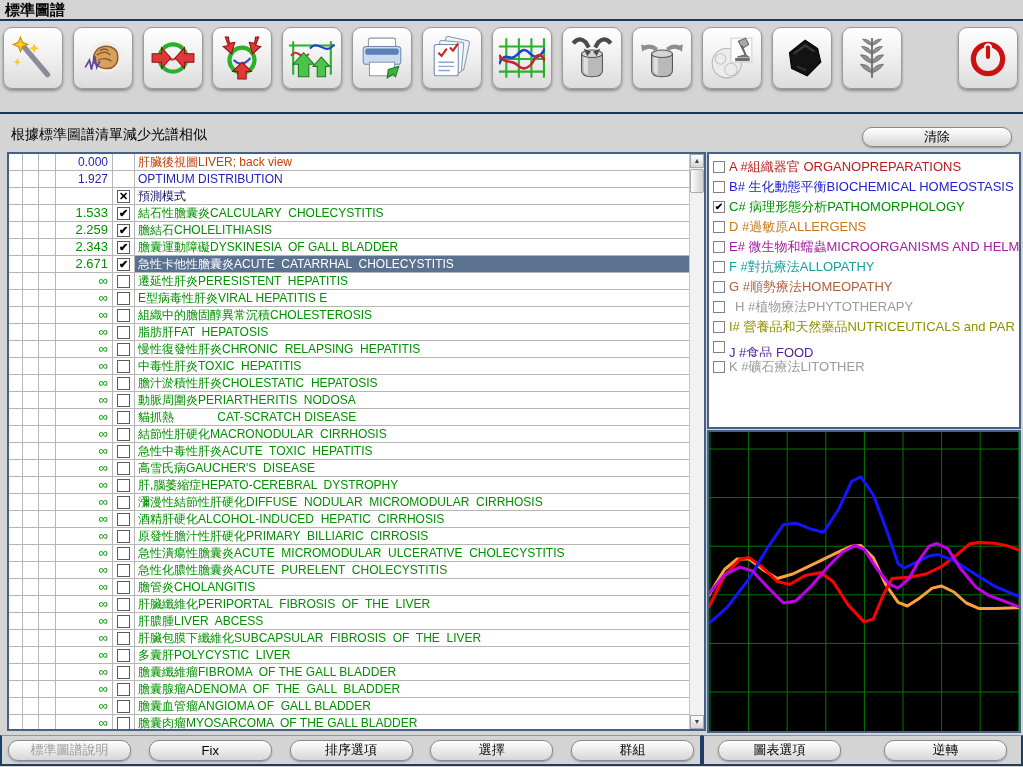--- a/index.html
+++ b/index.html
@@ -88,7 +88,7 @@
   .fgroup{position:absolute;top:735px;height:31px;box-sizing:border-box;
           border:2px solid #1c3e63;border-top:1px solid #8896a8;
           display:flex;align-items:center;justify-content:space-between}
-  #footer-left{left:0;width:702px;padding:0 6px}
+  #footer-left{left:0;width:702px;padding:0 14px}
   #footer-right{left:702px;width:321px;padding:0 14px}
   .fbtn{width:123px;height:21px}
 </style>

- [What is being asked]: Please show the lines in the entries above that hold the string "left".

- [Solution below]:
-  #footer-left{left:0;width:702px;padding:0 6px}
+  #footer-left{left:0;width:702px;padding:0 14px}
   #footer-right{left:702px;width:321px;padding:0 14px}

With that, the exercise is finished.